▶ [BRIEF A]: Reproduce word for word the part of the forum thread on train track types below between "Aristo and USA" and "often than SS.", inclusive.
▶ [BRIEF B]: Resume the forum thread on train track types below, picking up after its last sentence.

▶ [PROVIDED PASSAGE]:
——————————
Just trying to get a good feel for the various track types that I see out and the good, the bad and the ugly of the different types. Thanks everyone that responds!

Rich
(Grandpa again today! #5)


----------



## Nohandles (Jan 2, 2009)

I've had Aristocraft track for 11 years until last spring when I took it all up. It is still in good condition, the ties are strong and still plyable. I used it simply because there wasn't much to choose from and it was available from a lot of dealers and train shows.


----------



## blueregal (Jan 3, 2008)

Aristo and USA here, have had it down 1 year + so far no problems, I am going to try some ss curves here shortly to compare with. The 250 is less priced but if you are using 332 you then have to buy these track connectors to connect the 250 to 332 adapter type connectors to transition I have been told. They are $5.00 a piece or less. The Regal p.s. I'm stickin to 332 unless the ss outlasts the brass, but when you are battery power, they could be wood planks and still work. hee hee LOL


----------



## Randy Stone (Jan 2, 2008)

I'm using Aristo Craft 332 Brass and so far it does a decent job. Brass needs to be cleaned more often than SS. 

If I could afford SS I would use it. SS hardly ever needs cleaned. 

Aluminum while cheaper bends easy and wild animals not to mention humans can bend it simply by stepping on it.
——————————
▶ [SOURCE INFORMATION]:

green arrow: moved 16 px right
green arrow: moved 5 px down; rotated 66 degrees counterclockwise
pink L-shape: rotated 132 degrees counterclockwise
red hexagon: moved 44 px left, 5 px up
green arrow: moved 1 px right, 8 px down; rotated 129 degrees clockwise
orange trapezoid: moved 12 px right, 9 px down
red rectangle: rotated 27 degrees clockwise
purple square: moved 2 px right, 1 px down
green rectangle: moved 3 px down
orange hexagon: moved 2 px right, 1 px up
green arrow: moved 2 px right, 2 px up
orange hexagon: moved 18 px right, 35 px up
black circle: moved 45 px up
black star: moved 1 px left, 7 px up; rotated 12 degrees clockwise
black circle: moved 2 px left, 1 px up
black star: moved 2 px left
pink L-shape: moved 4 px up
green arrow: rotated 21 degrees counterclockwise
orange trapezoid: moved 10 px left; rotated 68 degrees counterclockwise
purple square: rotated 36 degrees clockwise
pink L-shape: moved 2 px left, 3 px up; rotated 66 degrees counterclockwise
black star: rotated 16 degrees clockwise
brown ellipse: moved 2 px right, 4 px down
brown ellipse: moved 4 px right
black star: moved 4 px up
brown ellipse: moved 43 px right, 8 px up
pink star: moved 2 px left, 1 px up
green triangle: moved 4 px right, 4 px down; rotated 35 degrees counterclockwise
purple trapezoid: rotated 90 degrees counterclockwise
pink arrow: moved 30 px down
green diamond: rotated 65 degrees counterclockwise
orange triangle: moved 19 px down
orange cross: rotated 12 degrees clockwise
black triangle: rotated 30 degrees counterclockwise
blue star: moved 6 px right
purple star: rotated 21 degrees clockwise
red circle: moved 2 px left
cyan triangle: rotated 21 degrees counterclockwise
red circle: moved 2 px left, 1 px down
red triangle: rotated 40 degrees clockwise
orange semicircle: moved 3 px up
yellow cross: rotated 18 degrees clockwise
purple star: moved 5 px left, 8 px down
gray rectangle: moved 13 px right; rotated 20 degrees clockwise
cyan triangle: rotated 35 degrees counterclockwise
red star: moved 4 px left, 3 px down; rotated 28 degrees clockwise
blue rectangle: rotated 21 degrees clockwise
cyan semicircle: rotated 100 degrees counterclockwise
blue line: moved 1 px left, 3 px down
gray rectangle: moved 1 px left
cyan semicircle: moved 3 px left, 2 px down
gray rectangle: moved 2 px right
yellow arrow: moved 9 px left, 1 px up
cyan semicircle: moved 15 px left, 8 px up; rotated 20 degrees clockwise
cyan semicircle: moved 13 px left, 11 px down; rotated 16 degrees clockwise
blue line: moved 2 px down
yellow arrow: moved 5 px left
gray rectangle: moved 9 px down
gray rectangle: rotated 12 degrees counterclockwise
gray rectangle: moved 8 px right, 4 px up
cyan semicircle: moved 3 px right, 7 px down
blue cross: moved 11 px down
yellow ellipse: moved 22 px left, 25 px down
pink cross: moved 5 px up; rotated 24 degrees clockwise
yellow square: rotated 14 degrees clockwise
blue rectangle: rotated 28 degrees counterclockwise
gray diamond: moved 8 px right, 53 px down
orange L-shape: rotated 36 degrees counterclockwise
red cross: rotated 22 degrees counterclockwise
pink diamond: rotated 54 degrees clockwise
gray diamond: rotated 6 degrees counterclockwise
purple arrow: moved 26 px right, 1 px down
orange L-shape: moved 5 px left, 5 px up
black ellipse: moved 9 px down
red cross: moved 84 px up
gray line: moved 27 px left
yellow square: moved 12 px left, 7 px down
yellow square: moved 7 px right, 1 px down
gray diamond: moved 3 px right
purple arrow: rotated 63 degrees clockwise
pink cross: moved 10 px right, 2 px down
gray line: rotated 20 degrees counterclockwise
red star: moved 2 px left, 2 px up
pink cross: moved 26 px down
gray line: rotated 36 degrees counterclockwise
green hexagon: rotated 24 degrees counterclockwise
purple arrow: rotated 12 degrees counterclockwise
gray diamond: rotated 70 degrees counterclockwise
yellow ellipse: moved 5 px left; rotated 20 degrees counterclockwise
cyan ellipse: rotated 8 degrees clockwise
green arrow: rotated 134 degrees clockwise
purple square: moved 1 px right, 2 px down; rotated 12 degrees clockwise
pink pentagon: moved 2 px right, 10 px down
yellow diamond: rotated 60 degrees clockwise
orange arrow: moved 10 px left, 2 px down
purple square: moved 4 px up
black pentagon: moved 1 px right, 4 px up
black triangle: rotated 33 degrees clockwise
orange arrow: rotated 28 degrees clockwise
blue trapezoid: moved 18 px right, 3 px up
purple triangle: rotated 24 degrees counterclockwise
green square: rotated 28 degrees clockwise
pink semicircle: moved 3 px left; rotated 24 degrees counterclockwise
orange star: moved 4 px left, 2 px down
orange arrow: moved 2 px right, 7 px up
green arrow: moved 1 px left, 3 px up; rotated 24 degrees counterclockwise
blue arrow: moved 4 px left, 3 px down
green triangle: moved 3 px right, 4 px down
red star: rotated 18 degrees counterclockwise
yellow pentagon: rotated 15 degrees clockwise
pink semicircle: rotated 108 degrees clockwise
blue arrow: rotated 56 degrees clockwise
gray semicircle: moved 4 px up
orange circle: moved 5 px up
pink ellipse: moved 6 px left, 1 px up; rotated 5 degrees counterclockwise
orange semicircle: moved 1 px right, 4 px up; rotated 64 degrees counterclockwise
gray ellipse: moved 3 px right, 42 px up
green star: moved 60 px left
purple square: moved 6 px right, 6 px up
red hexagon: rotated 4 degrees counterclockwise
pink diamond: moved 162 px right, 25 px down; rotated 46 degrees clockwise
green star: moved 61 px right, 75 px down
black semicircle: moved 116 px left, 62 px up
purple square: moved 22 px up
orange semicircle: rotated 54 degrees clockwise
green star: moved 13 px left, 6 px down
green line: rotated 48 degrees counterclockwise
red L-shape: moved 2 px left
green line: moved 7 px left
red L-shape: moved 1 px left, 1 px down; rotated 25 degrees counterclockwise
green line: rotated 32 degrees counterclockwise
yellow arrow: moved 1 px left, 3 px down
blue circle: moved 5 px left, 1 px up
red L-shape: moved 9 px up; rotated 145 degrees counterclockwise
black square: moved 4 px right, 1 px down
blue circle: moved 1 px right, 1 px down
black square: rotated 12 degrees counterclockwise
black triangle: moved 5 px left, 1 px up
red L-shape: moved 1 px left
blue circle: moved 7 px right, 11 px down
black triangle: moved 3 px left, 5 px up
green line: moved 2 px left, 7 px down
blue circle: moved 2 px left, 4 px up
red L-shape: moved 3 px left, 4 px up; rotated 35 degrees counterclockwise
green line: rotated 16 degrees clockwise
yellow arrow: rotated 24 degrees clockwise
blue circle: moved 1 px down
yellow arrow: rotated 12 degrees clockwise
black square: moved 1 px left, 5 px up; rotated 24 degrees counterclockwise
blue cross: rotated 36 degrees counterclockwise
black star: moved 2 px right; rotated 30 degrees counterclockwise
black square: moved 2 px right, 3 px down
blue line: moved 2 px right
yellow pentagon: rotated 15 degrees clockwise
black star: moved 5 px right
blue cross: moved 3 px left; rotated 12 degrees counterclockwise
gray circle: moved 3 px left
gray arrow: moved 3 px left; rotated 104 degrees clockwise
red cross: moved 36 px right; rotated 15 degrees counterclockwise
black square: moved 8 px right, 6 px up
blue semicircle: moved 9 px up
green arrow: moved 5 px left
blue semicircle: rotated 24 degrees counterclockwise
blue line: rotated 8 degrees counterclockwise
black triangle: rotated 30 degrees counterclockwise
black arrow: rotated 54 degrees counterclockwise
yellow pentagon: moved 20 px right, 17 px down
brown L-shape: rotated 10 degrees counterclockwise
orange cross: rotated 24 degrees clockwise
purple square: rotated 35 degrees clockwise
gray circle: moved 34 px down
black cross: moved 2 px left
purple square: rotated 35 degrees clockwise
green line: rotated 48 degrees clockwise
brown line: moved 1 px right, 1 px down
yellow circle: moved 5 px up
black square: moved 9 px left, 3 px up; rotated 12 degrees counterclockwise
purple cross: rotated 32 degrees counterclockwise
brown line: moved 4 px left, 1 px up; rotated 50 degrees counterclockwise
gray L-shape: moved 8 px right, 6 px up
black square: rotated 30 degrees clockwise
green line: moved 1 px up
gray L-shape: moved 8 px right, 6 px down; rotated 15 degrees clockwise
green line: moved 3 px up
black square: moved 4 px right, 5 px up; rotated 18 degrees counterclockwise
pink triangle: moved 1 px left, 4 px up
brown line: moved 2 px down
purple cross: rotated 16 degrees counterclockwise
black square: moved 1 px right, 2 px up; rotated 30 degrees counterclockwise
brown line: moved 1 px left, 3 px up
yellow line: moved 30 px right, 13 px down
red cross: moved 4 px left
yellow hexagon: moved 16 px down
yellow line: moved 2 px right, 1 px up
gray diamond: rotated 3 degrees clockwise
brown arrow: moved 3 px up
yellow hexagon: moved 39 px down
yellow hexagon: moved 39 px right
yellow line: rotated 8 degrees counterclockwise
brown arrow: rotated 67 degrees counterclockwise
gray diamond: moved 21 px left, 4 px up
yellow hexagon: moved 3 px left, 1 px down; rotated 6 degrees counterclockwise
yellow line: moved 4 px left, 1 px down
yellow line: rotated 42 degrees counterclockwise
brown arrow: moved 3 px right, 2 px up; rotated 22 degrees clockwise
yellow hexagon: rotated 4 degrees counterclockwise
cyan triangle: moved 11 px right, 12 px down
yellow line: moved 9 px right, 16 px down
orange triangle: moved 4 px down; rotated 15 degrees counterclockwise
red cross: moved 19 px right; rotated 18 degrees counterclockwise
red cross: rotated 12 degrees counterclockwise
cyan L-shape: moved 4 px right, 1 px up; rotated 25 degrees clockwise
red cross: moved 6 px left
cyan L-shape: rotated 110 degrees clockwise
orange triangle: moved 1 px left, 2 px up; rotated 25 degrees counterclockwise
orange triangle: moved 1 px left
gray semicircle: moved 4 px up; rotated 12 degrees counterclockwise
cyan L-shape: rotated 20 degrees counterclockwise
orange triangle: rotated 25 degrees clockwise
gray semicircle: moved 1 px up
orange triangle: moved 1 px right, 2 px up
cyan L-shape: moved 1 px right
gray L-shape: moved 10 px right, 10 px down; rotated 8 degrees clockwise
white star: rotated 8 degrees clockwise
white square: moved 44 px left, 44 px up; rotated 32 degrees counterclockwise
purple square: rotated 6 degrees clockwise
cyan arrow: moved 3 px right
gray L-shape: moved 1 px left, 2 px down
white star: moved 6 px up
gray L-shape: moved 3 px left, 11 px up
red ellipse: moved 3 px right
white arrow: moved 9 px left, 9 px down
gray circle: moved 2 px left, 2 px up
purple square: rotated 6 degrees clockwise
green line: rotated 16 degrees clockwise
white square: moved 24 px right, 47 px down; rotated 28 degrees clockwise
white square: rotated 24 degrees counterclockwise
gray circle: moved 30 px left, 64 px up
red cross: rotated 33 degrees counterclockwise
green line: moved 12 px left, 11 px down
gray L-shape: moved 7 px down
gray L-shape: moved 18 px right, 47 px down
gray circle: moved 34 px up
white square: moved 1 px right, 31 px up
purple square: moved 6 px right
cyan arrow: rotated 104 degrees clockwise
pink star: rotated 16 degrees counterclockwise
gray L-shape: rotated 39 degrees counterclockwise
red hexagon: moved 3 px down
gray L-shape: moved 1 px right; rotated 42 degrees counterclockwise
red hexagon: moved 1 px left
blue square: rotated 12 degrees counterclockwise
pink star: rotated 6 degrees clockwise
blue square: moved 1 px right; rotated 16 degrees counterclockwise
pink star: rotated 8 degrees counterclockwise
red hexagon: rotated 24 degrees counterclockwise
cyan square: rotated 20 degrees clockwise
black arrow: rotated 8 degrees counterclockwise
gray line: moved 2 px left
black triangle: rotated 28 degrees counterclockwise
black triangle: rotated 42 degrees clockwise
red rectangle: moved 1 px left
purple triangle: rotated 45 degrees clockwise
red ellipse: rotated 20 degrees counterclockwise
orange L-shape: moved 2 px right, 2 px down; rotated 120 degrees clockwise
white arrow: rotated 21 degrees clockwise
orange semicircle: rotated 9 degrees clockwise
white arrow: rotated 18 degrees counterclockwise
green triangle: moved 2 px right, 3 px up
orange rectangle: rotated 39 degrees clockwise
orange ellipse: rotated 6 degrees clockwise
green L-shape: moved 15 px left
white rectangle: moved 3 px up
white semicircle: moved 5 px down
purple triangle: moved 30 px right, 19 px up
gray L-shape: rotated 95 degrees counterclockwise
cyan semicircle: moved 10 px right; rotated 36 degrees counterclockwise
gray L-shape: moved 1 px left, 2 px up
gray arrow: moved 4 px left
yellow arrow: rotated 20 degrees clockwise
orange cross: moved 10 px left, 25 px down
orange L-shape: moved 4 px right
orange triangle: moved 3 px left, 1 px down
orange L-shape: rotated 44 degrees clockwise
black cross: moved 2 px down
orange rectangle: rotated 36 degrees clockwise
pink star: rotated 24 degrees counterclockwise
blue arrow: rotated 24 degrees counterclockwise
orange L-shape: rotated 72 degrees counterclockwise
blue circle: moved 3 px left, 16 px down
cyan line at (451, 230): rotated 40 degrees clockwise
——————————
▶ [OUTPUT A]:
Aristo and USA here, have had it down 1 year + so far no problems, I am going to try some ss curves here shortly to compare with. The 250 is less priced but if you are using 332 you then have to buy these track connectors to connect the 250 to 332 adapter type connectors to transition I have been told. They are $5.00 a piece or less. The Regal p.s. I'm stickin to 332 unless the ss outlasts the brass, but when you are battery power, they could be wood planks and still work. hee hee LOL


----------



## Randy Stone (Jan 2, 2008)

I'm using Aristo Craft 332 Brass and so far it does a decent job. Brass needs to be cleaned more often than SS.

▶ [OUTPUT B]:
If you want the rail to be true to the scale you are modeling then the other brands have shorter rail height that look more to scale. Hollow rail track isn't worth buying as it is apt to rust while in the box if you only ran the train around Christmas time. Track with wood ties typically will rot a way in one season unless you're in a very dry location like southern cal. 

If you're going to use track power and can afford it, buy SS


----------



## Dougald (Jan 2, 2008)

I am using Llagas Creek code 215 aluminum rail narrow gauge ties. In my opinion this is the best looking closest to scale and least costly of all the commercial track options.

However, I do use battery and live steam only and as well, all my track is elevated.

I suspect that aluminum track is not the best option for a track powered ground level layout that will see rough use.

Regards ... Doug


----------



## Greg Elmassian (Jan 3, 2008)

In addition to all the excellent comments above:

I'd cross hollow track off your list unless you really want the cheapest indoor track, and tight curves... 

For track power, I'd recommend rail clamps, and there's a range of them that are reasonably enough priced that if you cannot afford them, then just use brass track and solder jumpers.


For battery power, the joiners are pretty much no nevermind, most any stock joiner will keep the rails well enough aligned.

I have a web page that goes over a lot of what you asked:


*[url]http://www.elmassian.com/trains-mainmenu-27/track-mainmenu-93/track-aamp-rail-material-mainmenu-94*[/url]

Regards, Greg


----------



## ThinkerT (Jan 2, 2008)

Bachmann Starter (Christmas) set to start with. Not thriiled with how swiftly the track got dirty and with how flimsy it was. I aquired some more on the side in EBAY transactions, but... welll...these days, it is relegated to seldom used yard spurs where the locomotives seldom go. I am more impressed with the Bachmann switches, though.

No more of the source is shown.